Blindness can creep slowly

Blindness can creep slowly

Losing your eyesight for ever is a nightmare for everyone. But for diabetic patients, it’s a constant valid fear. Yes! You read right. Diabetes can cause blindness slowly. The damage to the retina of the eye caused by diabetes — called diabetic retinopathy — is the leading cause of vision loss and blindness nowadays.

Diabetes is a metabolic disease that affects the body’s ability to metabolize blood sugar. It is a chronic condition. The body produces insulin in the pancreas that helps to deliver the sugar molecules to the cell. In normal circumstances, these molecules get picked up by the cells and are used up as the primary currency of energy. However, in certain conditions, either the body doesn’t produce insulin, or it may not create it in sufficient quantities, or the body may become resistant to the insulin present. This leads to high levels of glucose levels in the blood known as Hyperglycemia. Hyperglycemia affects the body negatively in various ways, mostly to kidney and eyes.

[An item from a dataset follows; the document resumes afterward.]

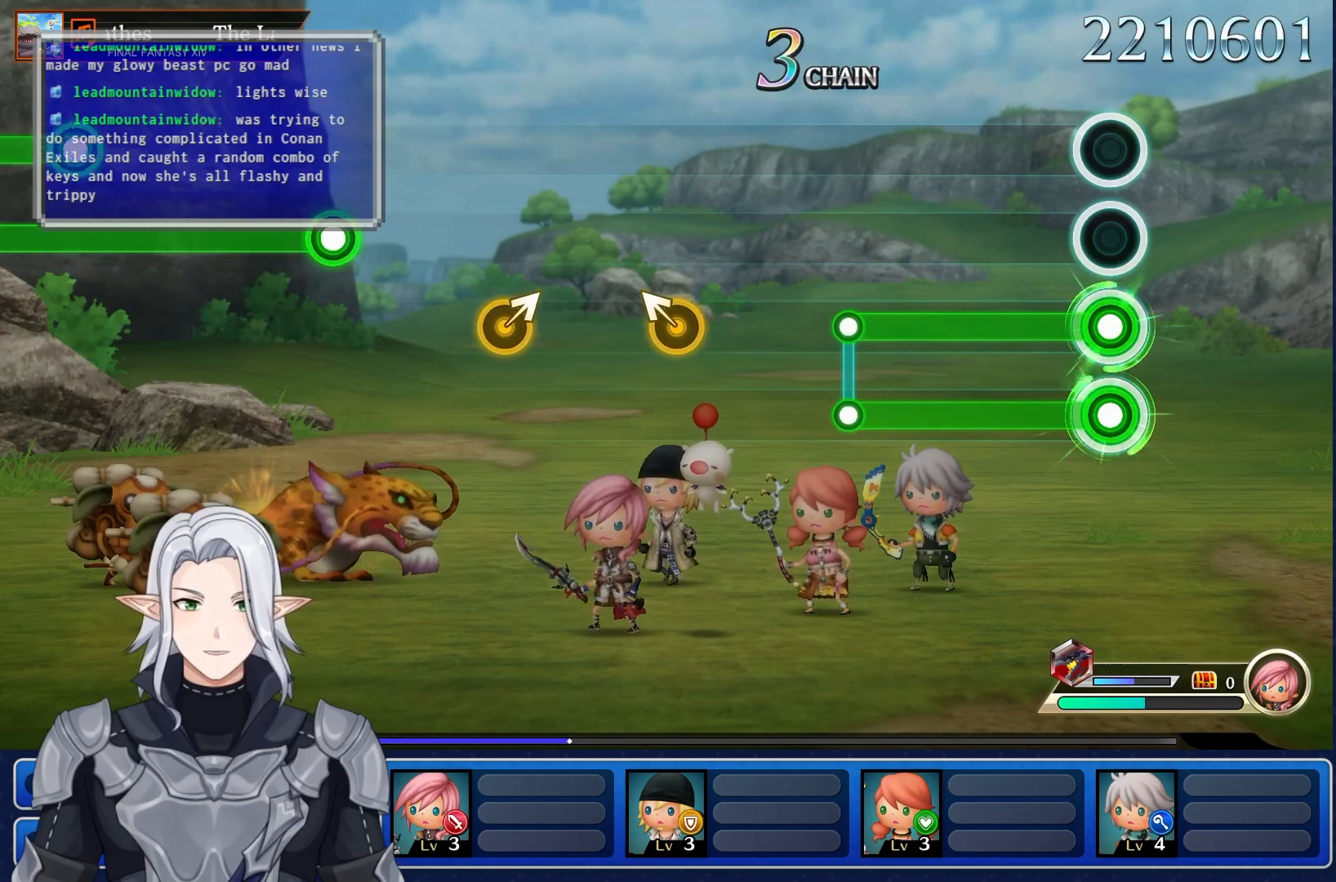
{"dt_ms": 500, "buttons": ["L1", "R1"], "left_stick": "center", "right_stick": "center", "events": []}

There are mostly three eye problems that develops due to Diabetes.

1. Diabetic Retinopathy:

Diabetic retinopathy is a condition in which high blood sugar causes retinal blood vessels to swell and leak blood. It is a prime reason for irreversible blindness. The duration of the disease determines the risk of developing retinopathy. Longer the duration of disease,  higher is the risk of vision damage.

There are no symptoms during the initial stage but when the damage is excessive, the following symptoms can develop.

  • Blurry vision
  • Colour defects in vision
  • Dark spots in vision
  • Complete vision loss
  • Dark strings floating in the vision

2. Cataract:

Cataract affects the eye lens. Those with diabetes are two to five times more vulnerable to cataracts than their peers without diabetes.

Symptoms for this disease are:

  • Blurry vision
  • Light sensitivity
  • Halos around lights
  • Double vision, especially in one eye
  • A vision that remains unaffected by wearing spectacles

3. Glaucoma:

The eyes are nourished by a fluid which keeps them moist and active. Sometimes, this fluid doesn’t get drain and leads to a pressure buildup in the eye. This causes damage to the optic nerves leading to vision changes and sometimes, even blindness. This condition is known as Glaucoma.

Symptoms include:

  • Loss of peripheral vision
  • Red eyes
  • Eye pain
  • Nausea
  • Halos around lights


1. The best way to prevent vision loss and diabetes and related eye damage is by keeping the blood glucose levels on an even keel. Control your diabetes by eating healthy, exercising and taking medicines regularly.

2. Regular visits to the ophthalmologist are a must for those who have diabetes as there are usually no symptoms of damage initially.

3. Control the blood pressure and cholesterol to maintain the health of eye and other organs of the body.
Treatment for most eye problems is done through eye drops, laser surgeries, medication, and surgical procedures.